## [DATA SHOWN]
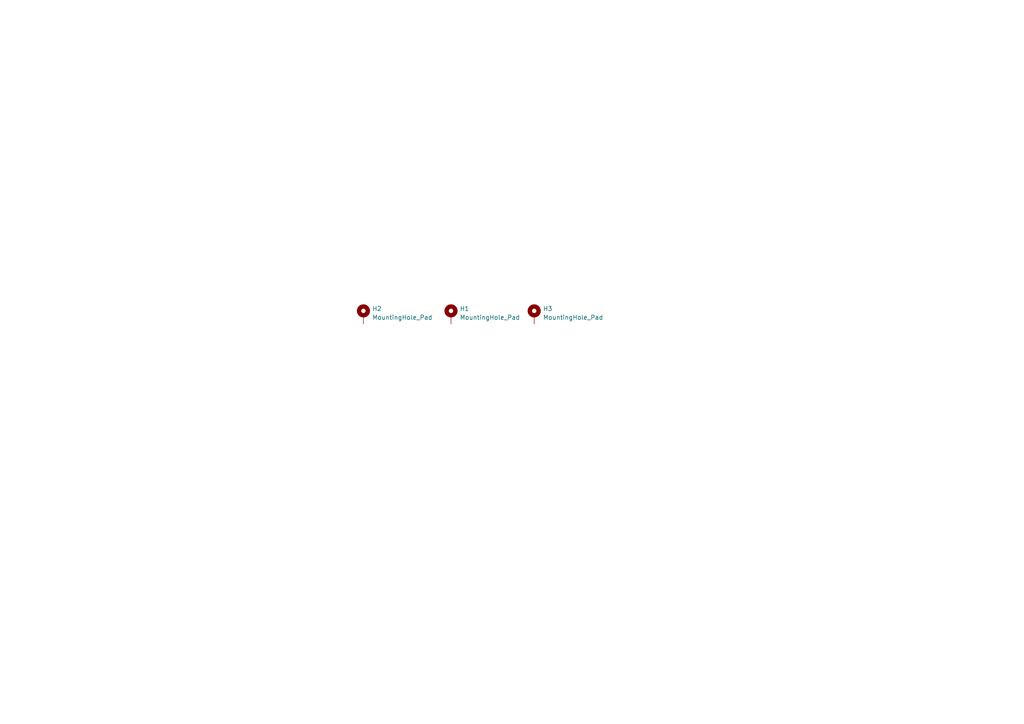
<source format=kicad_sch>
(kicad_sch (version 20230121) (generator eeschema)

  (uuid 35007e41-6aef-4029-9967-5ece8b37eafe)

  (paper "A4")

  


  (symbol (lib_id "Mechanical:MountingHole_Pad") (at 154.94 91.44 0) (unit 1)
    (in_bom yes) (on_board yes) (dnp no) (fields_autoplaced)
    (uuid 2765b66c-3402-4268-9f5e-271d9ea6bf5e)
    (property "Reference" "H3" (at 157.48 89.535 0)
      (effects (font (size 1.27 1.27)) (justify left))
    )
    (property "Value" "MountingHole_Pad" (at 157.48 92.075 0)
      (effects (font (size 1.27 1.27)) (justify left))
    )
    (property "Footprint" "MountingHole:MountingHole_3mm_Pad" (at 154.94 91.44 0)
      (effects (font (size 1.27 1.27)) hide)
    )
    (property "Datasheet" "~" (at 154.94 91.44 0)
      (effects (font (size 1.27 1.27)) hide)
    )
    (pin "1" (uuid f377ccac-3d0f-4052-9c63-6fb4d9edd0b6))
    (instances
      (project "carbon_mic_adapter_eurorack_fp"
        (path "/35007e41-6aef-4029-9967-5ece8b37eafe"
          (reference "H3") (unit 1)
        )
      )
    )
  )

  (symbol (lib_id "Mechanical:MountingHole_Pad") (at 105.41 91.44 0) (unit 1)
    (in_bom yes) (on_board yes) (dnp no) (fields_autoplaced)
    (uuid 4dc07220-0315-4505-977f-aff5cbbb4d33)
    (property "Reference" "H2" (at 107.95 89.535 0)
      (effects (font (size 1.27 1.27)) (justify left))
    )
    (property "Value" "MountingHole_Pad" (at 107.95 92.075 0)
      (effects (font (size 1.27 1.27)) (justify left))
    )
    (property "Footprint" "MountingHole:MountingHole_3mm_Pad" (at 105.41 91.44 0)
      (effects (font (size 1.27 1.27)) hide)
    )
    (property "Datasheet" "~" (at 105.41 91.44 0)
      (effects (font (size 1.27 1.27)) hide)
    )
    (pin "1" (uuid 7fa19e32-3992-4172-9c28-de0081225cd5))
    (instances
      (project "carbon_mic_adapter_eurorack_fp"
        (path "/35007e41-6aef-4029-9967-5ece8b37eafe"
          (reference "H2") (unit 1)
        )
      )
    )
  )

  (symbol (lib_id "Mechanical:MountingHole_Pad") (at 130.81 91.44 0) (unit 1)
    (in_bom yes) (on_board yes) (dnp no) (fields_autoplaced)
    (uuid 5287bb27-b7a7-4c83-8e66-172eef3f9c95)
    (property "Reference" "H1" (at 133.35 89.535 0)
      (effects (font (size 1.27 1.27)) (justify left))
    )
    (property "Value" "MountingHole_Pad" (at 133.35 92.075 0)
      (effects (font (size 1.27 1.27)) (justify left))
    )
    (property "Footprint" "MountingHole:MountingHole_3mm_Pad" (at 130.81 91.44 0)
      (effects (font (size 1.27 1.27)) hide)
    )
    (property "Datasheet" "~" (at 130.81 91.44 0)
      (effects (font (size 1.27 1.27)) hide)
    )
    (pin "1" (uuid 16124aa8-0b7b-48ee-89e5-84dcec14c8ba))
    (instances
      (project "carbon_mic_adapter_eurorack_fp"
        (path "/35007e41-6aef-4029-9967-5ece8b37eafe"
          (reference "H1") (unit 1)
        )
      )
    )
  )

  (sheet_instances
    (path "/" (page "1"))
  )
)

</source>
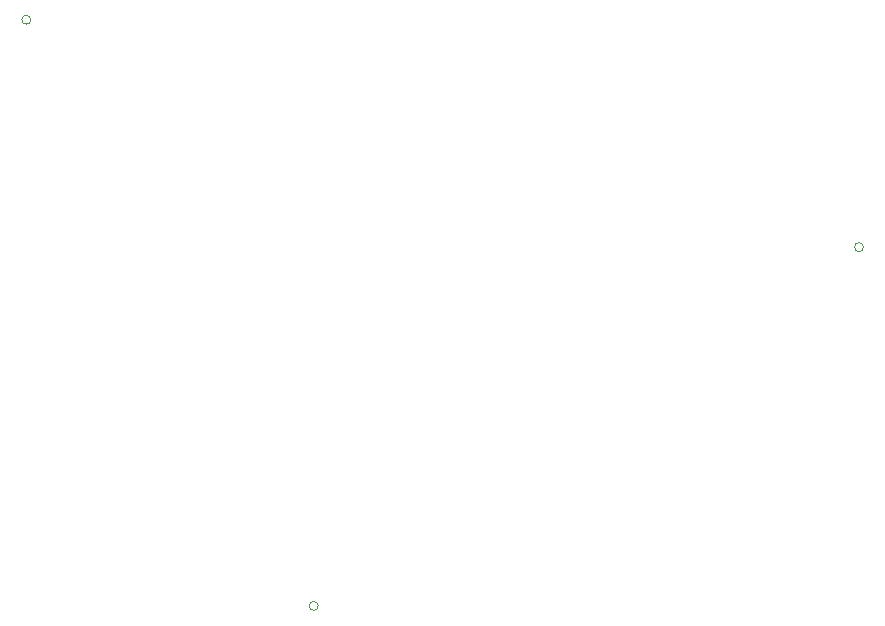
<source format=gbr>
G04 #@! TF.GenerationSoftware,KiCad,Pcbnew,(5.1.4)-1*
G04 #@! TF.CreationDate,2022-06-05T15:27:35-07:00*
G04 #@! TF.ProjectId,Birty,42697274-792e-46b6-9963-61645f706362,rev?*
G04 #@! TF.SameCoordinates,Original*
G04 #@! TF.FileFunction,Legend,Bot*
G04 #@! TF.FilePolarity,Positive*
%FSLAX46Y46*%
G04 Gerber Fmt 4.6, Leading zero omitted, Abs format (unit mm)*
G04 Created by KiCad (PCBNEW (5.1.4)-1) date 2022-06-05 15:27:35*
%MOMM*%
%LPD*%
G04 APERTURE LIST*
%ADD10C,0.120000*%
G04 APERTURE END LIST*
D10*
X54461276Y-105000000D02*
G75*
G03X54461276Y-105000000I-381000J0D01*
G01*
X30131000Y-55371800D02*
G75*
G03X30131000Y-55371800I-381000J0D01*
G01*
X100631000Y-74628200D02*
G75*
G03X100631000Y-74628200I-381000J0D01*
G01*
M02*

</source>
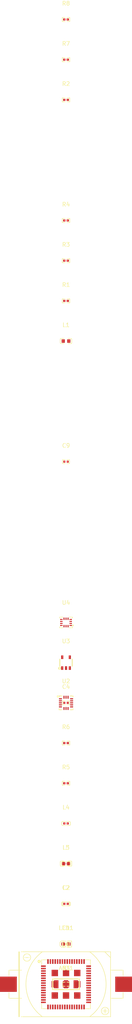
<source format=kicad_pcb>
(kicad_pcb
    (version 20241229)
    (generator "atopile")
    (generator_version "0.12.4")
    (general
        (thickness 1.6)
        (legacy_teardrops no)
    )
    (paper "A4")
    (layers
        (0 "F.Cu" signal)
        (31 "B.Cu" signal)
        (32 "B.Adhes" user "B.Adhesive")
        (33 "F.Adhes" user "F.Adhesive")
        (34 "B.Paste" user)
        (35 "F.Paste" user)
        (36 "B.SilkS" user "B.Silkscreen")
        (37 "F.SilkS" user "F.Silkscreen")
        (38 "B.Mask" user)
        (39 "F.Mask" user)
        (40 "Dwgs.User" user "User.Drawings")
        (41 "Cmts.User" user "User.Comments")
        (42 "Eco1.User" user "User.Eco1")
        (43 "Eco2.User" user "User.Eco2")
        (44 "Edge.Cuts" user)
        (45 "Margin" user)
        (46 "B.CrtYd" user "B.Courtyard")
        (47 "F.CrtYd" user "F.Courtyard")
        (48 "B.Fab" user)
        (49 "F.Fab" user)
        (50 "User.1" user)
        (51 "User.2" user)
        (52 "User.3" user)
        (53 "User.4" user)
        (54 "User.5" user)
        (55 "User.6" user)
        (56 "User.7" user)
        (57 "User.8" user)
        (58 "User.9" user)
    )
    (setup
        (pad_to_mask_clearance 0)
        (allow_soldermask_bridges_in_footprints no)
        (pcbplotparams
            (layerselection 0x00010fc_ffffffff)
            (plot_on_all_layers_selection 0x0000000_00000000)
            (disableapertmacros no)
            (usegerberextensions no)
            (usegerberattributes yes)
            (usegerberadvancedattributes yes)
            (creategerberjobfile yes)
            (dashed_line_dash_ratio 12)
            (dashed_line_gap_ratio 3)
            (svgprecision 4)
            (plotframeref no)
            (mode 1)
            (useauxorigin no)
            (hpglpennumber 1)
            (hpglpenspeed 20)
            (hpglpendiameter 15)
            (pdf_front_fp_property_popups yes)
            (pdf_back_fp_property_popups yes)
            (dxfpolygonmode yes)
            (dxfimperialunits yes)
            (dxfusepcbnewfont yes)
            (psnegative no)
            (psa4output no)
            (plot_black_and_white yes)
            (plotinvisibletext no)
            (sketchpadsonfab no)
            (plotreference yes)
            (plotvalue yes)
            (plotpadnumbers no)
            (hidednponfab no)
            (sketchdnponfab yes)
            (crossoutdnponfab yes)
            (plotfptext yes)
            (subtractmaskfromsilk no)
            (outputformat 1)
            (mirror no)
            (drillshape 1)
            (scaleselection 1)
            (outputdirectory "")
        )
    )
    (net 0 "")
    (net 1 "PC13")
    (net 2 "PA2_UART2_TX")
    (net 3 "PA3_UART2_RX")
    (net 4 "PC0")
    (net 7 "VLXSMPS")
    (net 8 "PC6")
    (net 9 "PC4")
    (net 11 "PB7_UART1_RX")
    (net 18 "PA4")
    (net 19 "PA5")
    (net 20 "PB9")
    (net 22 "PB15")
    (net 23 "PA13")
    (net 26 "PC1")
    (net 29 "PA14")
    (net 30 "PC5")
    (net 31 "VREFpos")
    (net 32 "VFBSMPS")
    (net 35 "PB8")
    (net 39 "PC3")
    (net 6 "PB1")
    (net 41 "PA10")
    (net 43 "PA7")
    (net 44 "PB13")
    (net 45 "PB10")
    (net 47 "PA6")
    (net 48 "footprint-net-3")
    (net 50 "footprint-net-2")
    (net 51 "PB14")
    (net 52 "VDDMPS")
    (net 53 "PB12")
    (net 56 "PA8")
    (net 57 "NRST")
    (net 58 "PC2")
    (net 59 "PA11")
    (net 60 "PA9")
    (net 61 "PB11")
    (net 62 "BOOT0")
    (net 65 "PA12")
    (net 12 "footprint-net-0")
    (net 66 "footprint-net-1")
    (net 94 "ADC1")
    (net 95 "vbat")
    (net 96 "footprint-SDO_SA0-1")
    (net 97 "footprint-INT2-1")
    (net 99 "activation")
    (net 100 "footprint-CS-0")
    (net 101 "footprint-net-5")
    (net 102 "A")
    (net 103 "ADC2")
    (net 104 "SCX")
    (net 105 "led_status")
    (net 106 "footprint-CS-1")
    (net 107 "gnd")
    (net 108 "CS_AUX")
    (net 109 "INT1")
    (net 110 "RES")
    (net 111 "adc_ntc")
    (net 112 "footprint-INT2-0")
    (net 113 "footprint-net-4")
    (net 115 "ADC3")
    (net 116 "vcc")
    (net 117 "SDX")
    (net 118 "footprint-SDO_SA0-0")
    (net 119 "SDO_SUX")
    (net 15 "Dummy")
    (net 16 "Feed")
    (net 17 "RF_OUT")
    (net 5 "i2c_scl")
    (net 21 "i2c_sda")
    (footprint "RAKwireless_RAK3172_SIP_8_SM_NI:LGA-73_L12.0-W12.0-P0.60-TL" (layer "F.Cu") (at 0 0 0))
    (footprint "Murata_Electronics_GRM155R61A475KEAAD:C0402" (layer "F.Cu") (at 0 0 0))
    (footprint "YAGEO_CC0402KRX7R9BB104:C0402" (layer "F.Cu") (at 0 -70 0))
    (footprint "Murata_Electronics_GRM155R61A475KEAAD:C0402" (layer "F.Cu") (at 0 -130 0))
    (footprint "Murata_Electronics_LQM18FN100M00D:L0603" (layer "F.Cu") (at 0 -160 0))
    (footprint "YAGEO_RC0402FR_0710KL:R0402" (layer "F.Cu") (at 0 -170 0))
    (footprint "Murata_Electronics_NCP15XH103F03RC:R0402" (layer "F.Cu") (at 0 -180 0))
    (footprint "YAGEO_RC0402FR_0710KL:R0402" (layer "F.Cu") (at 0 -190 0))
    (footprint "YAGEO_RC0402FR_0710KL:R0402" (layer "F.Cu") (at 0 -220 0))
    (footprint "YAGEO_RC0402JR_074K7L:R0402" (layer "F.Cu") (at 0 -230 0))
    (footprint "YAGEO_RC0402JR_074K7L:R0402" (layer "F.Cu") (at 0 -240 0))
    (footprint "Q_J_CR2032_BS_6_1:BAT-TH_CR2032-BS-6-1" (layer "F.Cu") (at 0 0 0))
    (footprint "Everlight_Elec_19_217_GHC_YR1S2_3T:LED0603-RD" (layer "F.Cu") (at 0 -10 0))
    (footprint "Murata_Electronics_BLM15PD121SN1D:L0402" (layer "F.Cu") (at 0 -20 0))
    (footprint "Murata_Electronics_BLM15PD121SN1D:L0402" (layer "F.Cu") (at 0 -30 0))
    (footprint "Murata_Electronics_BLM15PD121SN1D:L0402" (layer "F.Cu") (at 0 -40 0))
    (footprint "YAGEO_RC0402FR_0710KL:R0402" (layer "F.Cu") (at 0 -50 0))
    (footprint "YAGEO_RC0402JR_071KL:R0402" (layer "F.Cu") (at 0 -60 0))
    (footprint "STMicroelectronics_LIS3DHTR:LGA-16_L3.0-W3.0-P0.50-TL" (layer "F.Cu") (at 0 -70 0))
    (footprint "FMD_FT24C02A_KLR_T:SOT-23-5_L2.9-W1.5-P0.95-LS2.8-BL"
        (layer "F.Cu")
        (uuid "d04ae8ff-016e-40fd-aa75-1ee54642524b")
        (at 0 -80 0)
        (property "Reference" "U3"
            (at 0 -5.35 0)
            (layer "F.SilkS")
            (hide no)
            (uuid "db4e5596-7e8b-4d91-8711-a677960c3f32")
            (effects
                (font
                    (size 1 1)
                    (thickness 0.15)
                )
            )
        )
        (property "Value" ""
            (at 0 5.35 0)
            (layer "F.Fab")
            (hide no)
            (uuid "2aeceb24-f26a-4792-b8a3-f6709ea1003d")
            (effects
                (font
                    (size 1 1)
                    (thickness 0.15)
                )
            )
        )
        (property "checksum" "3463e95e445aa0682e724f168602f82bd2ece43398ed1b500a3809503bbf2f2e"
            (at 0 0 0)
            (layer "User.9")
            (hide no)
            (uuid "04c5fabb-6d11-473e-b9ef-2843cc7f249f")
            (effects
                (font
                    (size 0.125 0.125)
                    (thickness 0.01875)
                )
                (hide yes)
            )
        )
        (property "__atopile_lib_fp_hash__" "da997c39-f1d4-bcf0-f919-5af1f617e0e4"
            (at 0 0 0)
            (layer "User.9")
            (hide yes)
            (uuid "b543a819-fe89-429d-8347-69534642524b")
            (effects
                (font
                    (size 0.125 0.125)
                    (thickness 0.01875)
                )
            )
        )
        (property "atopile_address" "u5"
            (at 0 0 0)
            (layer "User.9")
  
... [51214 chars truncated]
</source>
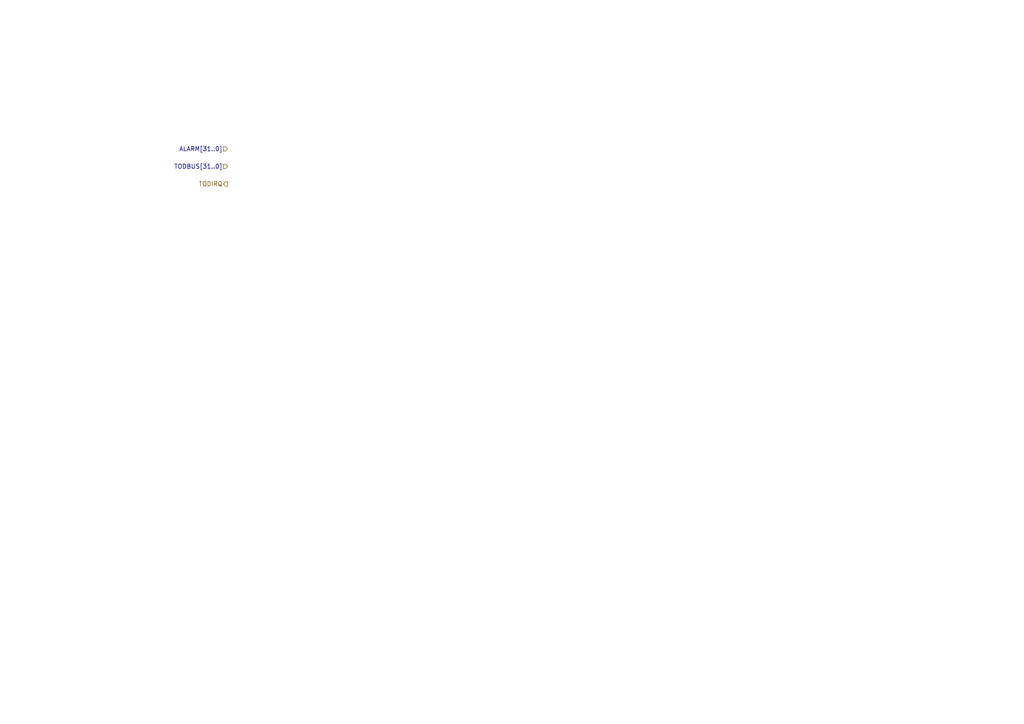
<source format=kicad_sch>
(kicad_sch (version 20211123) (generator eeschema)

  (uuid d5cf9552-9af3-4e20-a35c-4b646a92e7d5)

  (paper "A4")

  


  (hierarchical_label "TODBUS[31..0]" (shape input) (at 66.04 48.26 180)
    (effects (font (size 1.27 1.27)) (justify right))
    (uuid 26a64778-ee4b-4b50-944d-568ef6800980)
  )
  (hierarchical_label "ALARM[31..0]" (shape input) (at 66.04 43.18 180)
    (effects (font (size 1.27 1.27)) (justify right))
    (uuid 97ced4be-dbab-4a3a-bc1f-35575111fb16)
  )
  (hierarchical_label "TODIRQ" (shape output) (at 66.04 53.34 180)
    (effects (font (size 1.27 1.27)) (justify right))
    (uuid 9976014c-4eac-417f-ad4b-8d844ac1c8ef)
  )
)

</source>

## [JOB]
Output the lines of the data exactly, starting at the first and ending with the line that has "154.94 91.44 0) (unit 1)". Pictures are not part of it.

## [OUTPUT]
<source format=kicad_sch>
(kicad_sch (version 20230121) (generator eeschema)

  (uuid 35007e41-6aef-4029-9967-5ece8b37eafe)

  (paper "A4")

  


  (symbol (lib_id "Mechanical:MountingHole_Pad") (at 154.94 91.44 0) (unit 1)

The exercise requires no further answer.